[[ RECORDS PROVIDED, beginning ]]

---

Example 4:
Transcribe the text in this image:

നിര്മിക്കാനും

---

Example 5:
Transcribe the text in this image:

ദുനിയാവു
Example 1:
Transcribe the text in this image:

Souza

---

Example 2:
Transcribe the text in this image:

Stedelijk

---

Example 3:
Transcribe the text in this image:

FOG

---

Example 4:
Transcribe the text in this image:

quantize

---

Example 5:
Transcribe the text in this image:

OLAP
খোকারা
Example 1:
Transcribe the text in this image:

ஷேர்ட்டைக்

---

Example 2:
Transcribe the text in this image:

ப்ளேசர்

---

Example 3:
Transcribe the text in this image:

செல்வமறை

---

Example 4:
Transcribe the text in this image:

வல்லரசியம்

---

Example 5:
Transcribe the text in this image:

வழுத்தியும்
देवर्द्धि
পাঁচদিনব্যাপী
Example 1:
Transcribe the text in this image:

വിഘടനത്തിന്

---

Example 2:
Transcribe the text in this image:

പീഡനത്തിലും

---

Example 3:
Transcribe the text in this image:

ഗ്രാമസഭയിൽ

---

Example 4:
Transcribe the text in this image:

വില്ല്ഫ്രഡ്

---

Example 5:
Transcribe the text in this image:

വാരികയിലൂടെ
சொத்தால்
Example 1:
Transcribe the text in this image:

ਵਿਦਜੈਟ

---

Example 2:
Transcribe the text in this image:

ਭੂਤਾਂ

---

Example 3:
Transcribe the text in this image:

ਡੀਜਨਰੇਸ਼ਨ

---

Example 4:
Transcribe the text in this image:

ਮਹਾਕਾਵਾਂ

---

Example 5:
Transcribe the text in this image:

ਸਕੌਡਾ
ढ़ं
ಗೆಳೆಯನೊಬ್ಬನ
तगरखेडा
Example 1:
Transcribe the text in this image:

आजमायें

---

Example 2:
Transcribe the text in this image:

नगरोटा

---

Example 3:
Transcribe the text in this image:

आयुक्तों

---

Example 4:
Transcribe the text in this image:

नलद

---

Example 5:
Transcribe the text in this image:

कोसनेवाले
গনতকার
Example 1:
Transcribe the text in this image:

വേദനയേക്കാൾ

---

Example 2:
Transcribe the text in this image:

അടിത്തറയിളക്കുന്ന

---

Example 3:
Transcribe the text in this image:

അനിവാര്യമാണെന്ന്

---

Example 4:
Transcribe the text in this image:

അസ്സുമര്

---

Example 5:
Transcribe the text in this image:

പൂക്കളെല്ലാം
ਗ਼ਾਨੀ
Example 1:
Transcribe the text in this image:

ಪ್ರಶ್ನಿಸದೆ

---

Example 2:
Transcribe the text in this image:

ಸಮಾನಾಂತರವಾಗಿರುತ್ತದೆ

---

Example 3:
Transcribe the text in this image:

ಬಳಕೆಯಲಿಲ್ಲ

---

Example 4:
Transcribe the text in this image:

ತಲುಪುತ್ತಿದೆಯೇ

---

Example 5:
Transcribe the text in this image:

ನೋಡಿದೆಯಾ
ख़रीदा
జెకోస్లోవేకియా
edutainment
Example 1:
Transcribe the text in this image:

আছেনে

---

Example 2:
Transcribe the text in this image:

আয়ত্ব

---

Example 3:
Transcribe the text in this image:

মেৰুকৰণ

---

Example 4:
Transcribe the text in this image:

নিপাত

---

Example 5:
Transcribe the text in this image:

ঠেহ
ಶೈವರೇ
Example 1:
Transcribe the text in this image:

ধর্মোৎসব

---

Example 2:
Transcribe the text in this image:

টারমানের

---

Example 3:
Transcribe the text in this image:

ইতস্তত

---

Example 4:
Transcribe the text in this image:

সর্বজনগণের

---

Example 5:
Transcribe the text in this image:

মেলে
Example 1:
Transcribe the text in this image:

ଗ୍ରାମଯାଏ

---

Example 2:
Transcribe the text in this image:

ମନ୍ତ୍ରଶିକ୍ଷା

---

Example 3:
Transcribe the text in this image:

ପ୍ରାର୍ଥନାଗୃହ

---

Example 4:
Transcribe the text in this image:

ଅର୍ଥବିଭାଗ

[[ RECORDS PROVIDED, end ]]

→ **PROBLEM TO WORK ON**:
Output the entries above word for word.

→ **OUTPUT FOR THIS EXERCISE**:
---

Example 4:
Transcribe the text in this image:

നിര്മിക്കാനും

---

Example 5:
Transcribe the text in this image:

ദുനിയാവു
Example 1:
Transcribe the text in this image:

Souza

---

Example 2:
Transcribe the text in this image:

Stedelijk

---

Example 3:
Transcribe the text in this image:

FOG

---

Example 4:
Transcribe the text in this image:

quantize

---

Example 5:
Transcribe the text in this image:

OLAP
খোকারা
Example 1:
Transcribe the text in this image:

ஷேர்ட்டைக்

---

Example 2:
Transcribe the text in this image:

ப்ளேசர்

---

Example 3:
Transcribe the text in this image:

செல்வமறை

---

Example 4:
Transcribe the text in this image:

வல்லரசியம்

---

Example 5:
Transcribe the text in this image:

வழுத்தியும்
देवर्द्धि
পাঁচদিনব্যাপী
Example 1:
Transcribe the text in this image:

വിഘടനത്തിന്

---

Example 2:
Transcribe the text in this image:

പീഡനത്തിലും

---

Example 3:
Transcribe the text in this image:

ഗ്രാമസഭയിൽ

---

Example 4:
Transcribe the text in this image:

വില്ല്ഫ്രഡ്

---

Example 5:
Transcribe the text in this image:

വാരികയിലൂടെ
சொத்தால்
Example 1:
Transcribe the text in this image:

ਵਿਦਜੈਟ

---

Example 2:
Transcribe the text in this image:

ਭੂਤਾਂ

---

Example 3:
Transcribe the text in this image:

ਡੀਜਨਰੇਸ਼ਨ

---

Example 4:
Transcribe the text in this image:

ਮਹਾਕਾਵਾਂ

---

Example 5:
Transcribe the text in this image:

ਸਕੌਡਾ
ढ़ं
ಗೆಳೆಯನೊಬ್ಬನ
तगरखेडा
Example 1:
Transcribe the text in this image:

आजमायें

---

Example 2:
Transcribe the text in this image:

नगरोटा

---

Example 3:
Transcribe the text in this image:

आयुक्तों

---

Example 4:
Transcribe the text in this image:

नलद

---

Example 5:
Transcribe the text in this image:

कोसनेवाले
গনতকার
Example 1:
Transcribe the text in this image:

വേദനയേക്കാൾ

---

Example 2:
Transcribe the text in this image:

അടിത്തറയിളക്കുന്ന

---

Example 3:
Transcribe the text in this image:

അനിവാര്യമാണെന്ന്

---

Example 4:
Transcribe the text in this image:

അസ്സുമര്

---

Example 5:
Transcribe the text in this image:

പൂക്കളെല്ലാം
ਗ਼ਾਨੀ
Example 1:
Transcribe the text in this image:

ಪ್ರಶ್ನಿಸದೆ

---

Example 2:
Transcribe the text in this image:

ಸಮಾನಾಂತರವಾಗಿರುತ್ತದೆ

---

Example 3:
Transcribe the text in this image:

ಬಳಕೆಯಲಿಲ್ಲ

---

Example 4:
Transcribe the text in this image:

ತಲುಪುತ್ತಿದೆಯೇ

---

Example 5:
Transcribe the text in this image:

ನೋಡಿದೆಯಾ
ख़रीदा
జెకోస్లోవేకియా
edutainment
Example 1:
Transcribe the text in this image:

আছেনে

---

Example 2:
Transcribe the text in this image:

আয়ত্ব

---

Example 3:
Transcribe the text in this image:

মেৰুকৰণ

---

Example 4:
Transcribe the text in this image:

নিপাত

---

Example 5:
Transcribe the text in this image:

ঠেহ
ಶೈವರೇ
Example 1:
Transcribe the text in this image:

ধর্মোৎসব

---

Example 2:
Transcribe the text in this image:

টারমানের

---

Example 3:
Transcribe the text in this image:

ইতস্তত

---

Example 4:
Transcribe the text in this image:

সর্বজনগণের

---

Example 5:
Transcribe the text in this image:

মেলে
Example 1:
Transcribe the text in this image:

ଗ୍ରାମଯାଏ

---

Example 2:
Transcribe the text in this image:

ମନ୍ତ୍ରଶିକ୍ଷା

---

Example 3:
Transcribe the text in this image:

ପ୍ରାର୍ଥନାଗୃହ

---

Example 4:
Transcribe the text in this image:

ଅର୍ଥବିଭାଗ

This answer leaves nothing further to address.